E per J.B. sono molte le catene che lo avvincono, a partire dalla sua origine “ibrida”: “Ma è vero che che tu hai preso sangue asiatico nelle vene! Non sentirti in debito verso i Jap. Pensa alla felicità di essereamericano” gli dice sarcastico McCallum. “Guarda la mia faccia! Non sono Jap nè Yankee. Ma un ibrido umore io sono…” gli risponde con un velo di amarezza.
Ibrido… Chissà come sarà stata la sua vita in quel “bel paese” che la madre avrebbe volentieri conosciuto a fianco del suo sposo americano?
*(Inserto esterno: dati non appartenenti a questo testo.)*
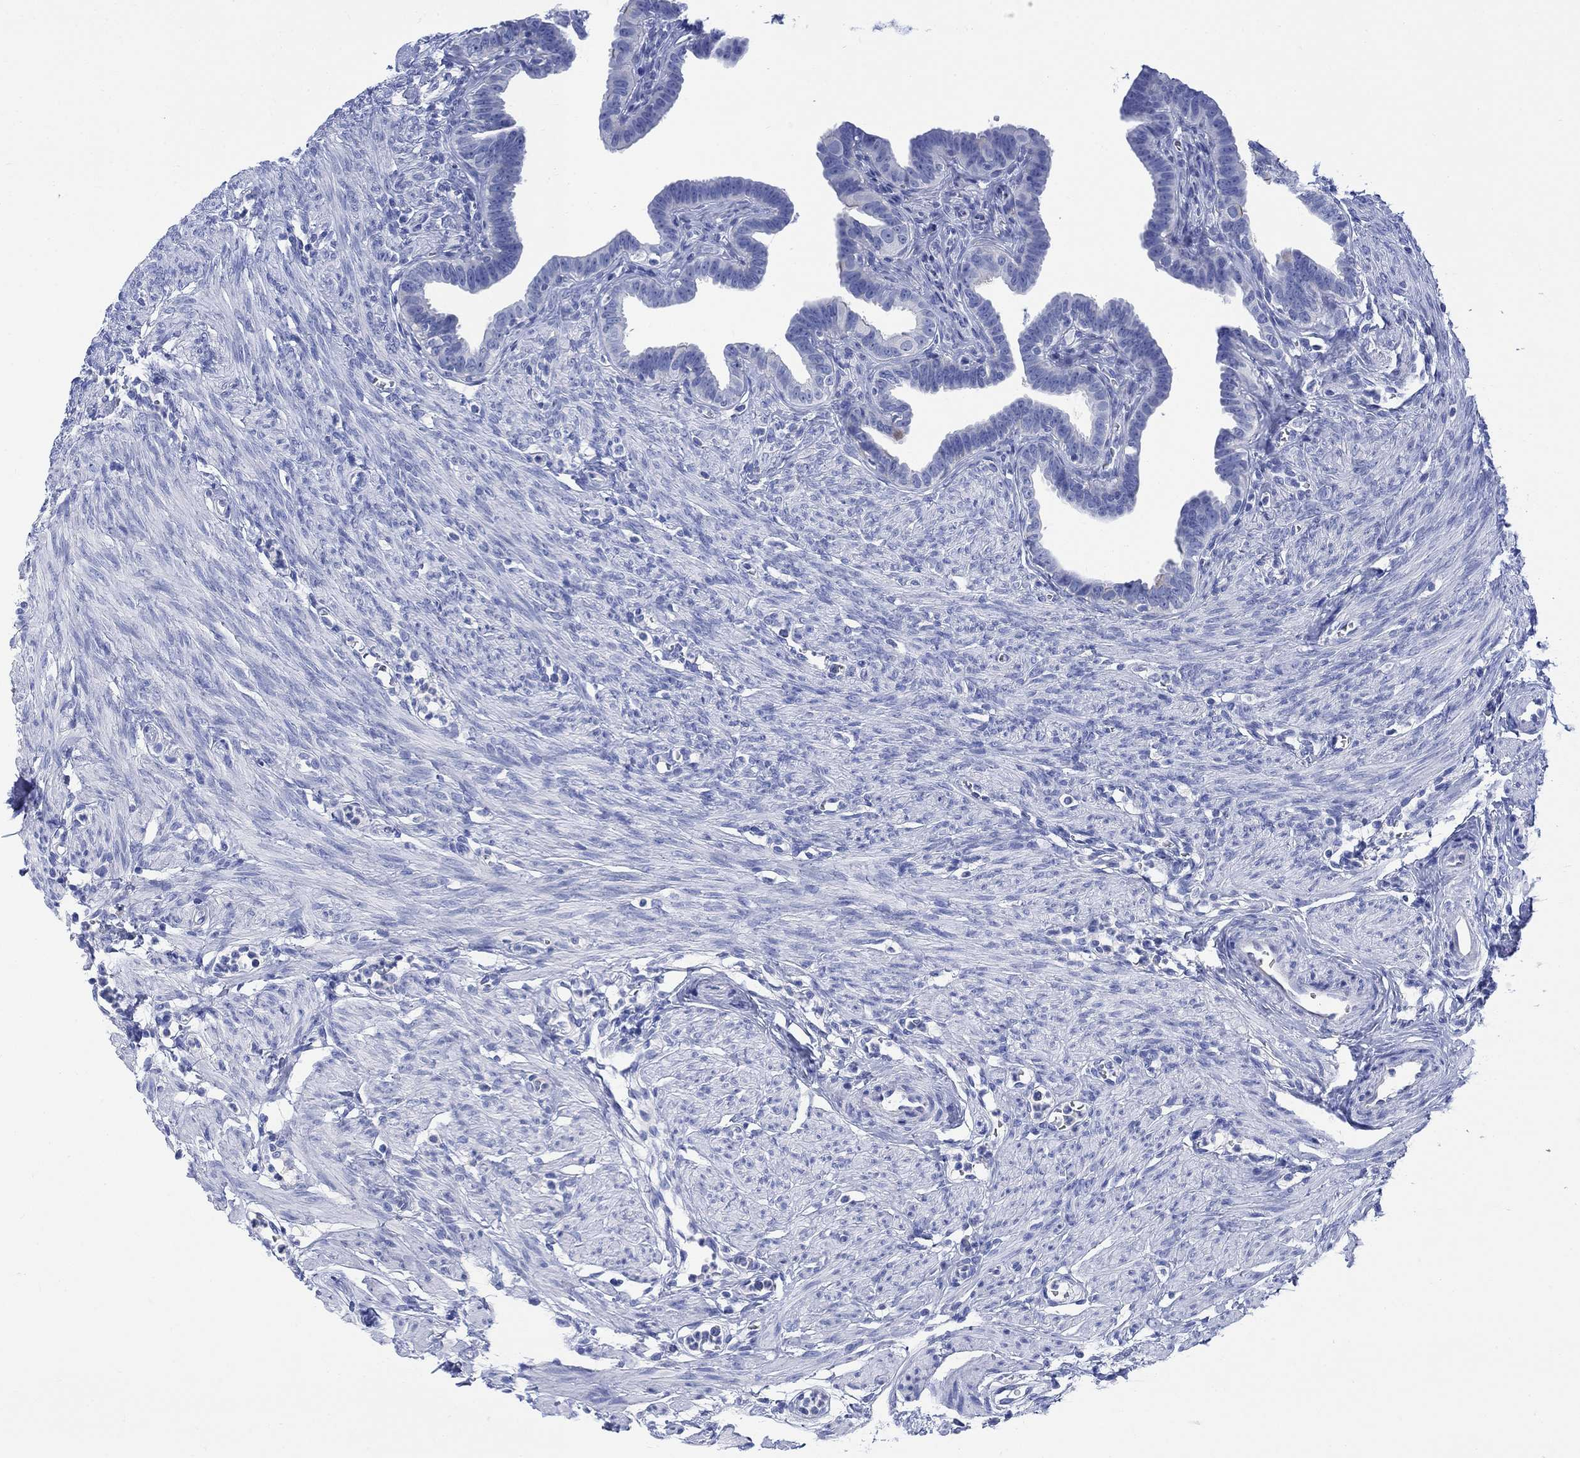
{"staining": {"intensity": "moderate", "quantity": "<25%", "location": "cytoplasmic/membranous"}, "tissue": "fallopian tube", "cell_type": "Glandular cells", "image_type": "normal", "snomed": [{"axis": "morphology", "description": "Normal tissue, NOS"}, {"axis": "topography", "description": "Fallopian tube"}, {"axis": "topography", "description": "Ovary"}], "caption": "Immunohistochemical staining of normal fallopian tube shows <25% levels of moderate cytoplasmic/membranous protein positivity in about <25% of glandular cells.", "gene": "MYL1", "patient": {"sex": "female", "age": 33}}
Chissà cosa avranno pensato di lui i vicini, i compagni di scuola e di giochi, i suoi colleghi… E forse, non diversamente sarà stato per lui il tornare, da adulto, nei luoghi natii: guardato con sospetto per questa duplice identità che non si perdona: “la fiamma del fuoco non può innamorarsi del ghiaccio” dice Noda alla sorella Naomi parlando di J.B.
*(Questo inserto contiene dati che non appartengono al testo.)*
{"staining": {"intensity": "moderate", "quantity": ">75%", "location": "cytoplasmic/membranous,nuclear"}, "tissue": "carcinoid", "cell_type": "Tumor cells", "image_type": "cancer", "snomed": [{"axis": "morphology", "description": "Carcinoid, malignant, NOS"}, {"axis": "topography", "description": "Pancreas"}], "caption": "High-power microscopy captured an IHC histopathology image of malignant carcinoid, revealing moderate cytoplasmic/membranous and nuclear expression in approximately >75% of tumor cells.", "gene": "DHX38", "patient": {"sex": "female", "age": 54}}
Già, straniero in America come in Giappone, figlio di uno Yankee e di una geisha, J.B. è alla ricerca delle sue radici interiori, quelle che vanno oltre la geografia e la politica: l’America dove è vissuto non gli spiega certo moti dell’animo, quel senso di inquietudine che lo assale di fronte ad una società spregiudicata e utilitaristica; il Giappone dove è stato mandato, gli rimanda segnali che deve imparare a decodificare. L’amore per Naomi lo rimanda a lontani sentimenti forse appartenuti anche al padre, ma troppo fragili per reggere la pressione di un americanismo oltranzista e brutale: “…la vita non appaga se non fa suo tesor le stelle di ogni cielo, i fiori di ogni plaga, d’ogni bella gli amor (…) America for ever!” diceva Pinkerton senior nell’opera pucciniana. Per lui no, di questo ne ha certezza: “più dell’America, sempre ti amerò (…) formiamo la nostra casa dentro i nostri cuori” dice a Naomi.
Naomi, una Butterfly più fortunata almeno nella scelta del compagno; una ragazza determinata a difendere i propri sentimenti proprio come la più illustre eroina:” …proprio perchè il futuro è spietato, ha più senso la nostra forte unione…” dirà al fratello che intende scoraggiarla da proseguire la sua relazione con J.B. E ancora: ” ai sogni grigi ci sono avvezza. Anche se il destino si burlerà di noi, non mi lamenterò mai…”
Un personaggio che ben scolpisce Shimada nel suo libretto e che si fa degna compagna di quel J.B. distante dal suo genitore ma fragile nella sua identità duplice e conflittuale. E la sua morte ingiusta come ingiusta è la morte di quelle milioni di vittime dell’arroganza di politici e militari senza scrupoli, sarà preceduta da parole di pace oltre che d’amore: “…il nostro amore, come l’onda che lava le rive delle spiagge, (…) acarezzerà i furori e le ire di questo pianeta”
Ma prima di concludere questa disamina, due personaggi meritano ancora la nostra attenzione: Suzuki e il Poeta.
Della prima va detto che la stessa dedizione, lo stesso incondizionato amore che avevamo trovato nell’opera pucciniano è presente anche in questa: ogni parola da lei pronunciata è densa di un sentimento profondo e assoluto. “Sono sicura che lui (J.B) adesso si è fatto uomo, presto tornerà a prendere i ricordi di sua madre. Ed io mi terrò stretta al mio guanciale fino all’ultimo respiro lo aspetterò. Voglio raccontargli perché e con che animo Ciò ciò san si tolse la vita. Gli voglio dire quali fossero i desideri che nutriva per lui…” dice alla suora della chiesa dove è ospitata.